*課題 1*.
記録のうち、「rrestre. La」を含む行から始まり「Адреси магазинів」を含む行で終わる範囲を、1行を1つの文字列とするJSONリストとして示す。空行と画像は含めない。

### 記事の抜粋 ###

WSL 上で python 環境構築してみた
概要
本記事は、WSL(Windows Subsystem for Linux)上で Python 環境を構築し、mamba を用いて仮想環境を作るまでの過程をまとめたものです。
「環境構築って難しそう...」と思っているあなたへ
確かに最初は複雑に見えますが、一度理解すればそれほど難しくありません。この記事では、なるべく専門用語を避けて、初心者の方でもわかりやすく説明していきます。
目次
1. はじめに
Python 環境構築から逃げ続けて、研究室配属時に痛い目を見た経験があります 😅
「とりあえず Anaconda をインストールしておけば大丈夫でしょ」という人も多いですが、せっかくなので他の選択肢も知っておくと、いつか役に立つかもしれません。
💡 この記事で学べること
- Python 環境構築の基本概念
- mamba を使った効率的な環境管理
- プロジェクトごとに環境を分ける方法
2. 基礎知識編
2.1 ライブラリ、パッケージ、モジュールって何?
まずは基本的な用語から整理しましょう。料理に例えると分かりやすいです。
モジュール = 一つの食材
- Python ファイル(.py)一つのこと
- 例:
sample.py
を import して、中の関数を使う -
具体例:
math.py
(数学関数が入っている)

### 提供データ ###

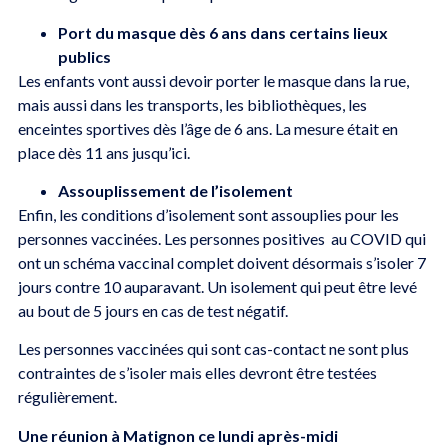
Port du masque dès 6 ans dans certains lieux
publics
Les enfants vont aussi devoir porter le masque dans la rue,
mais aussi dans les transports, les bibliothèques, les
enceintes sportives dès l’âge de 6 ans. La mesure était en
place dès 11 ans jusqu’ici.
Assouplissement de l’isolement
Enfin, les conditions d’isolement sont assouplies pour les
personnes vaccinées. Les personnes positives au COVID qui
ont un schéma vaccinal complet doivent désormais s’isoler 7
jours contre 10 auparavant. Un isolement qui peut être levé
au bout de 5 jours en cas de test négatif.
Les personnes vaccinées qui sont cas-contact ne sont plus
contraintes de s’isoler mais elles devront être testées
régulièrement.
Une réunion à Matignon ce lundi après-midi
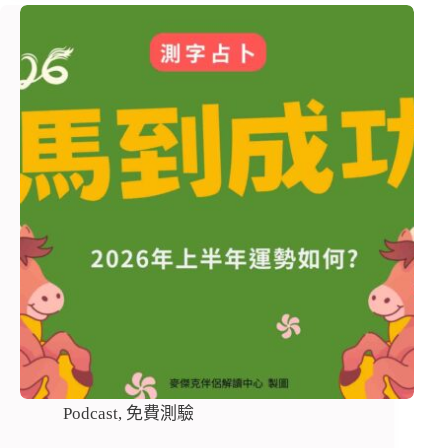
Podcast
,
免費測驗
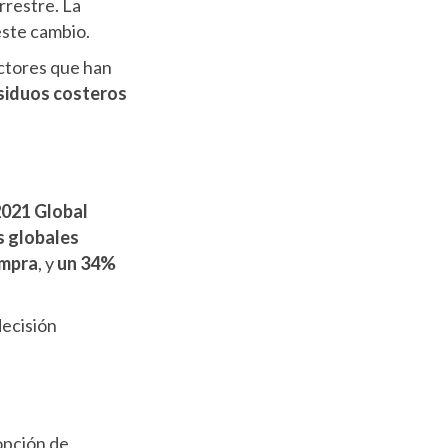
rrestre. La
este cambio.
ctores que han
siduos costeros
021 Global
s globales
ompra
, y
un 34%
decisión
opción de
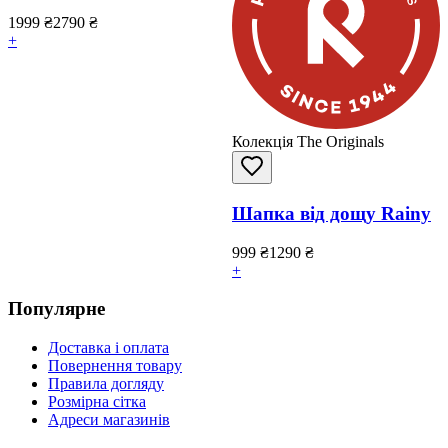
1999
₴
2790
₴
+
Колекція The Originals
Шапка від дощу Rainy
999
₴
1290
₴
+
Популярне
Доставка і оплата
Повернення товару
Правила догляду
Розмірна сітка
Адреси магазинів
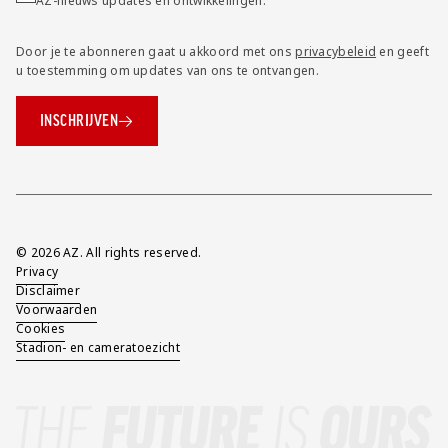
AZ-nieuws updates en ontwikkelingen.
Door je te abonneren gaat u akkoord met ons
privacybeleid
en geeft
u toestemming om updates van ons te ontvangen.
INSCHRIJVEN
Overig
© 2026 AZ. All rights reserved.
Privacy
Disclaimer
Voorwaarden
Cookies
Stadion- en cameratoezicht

###

*課題 2*.
記事では、モジュールは料理に例えると何にあたるとされているか。

*解答 1*.
[
  "rrestre. La",
  "este cambio.",
  "ctores que han",
  "siduos costeros",
  "021 Global",
  "s globales",
  "ompra",
  ", y",
  "un 34%",
  "decisión",
  "opción de",
  "1999",
  "₴",
  "2790",
  "₴",
  "+",
  "Колекція The Originals",
  "Шапка від дощу Rainy",
  "999",
  "₴",
  "1290",
  "₴",
  "+",
  "Популярне",
  "Доставка і оплата",
  "Повернення товару",
  "Правила догляду",
  "Розмірна сітка",
  "Адреси магазинів"
]

*解答 2*.
一つの食材にあたる。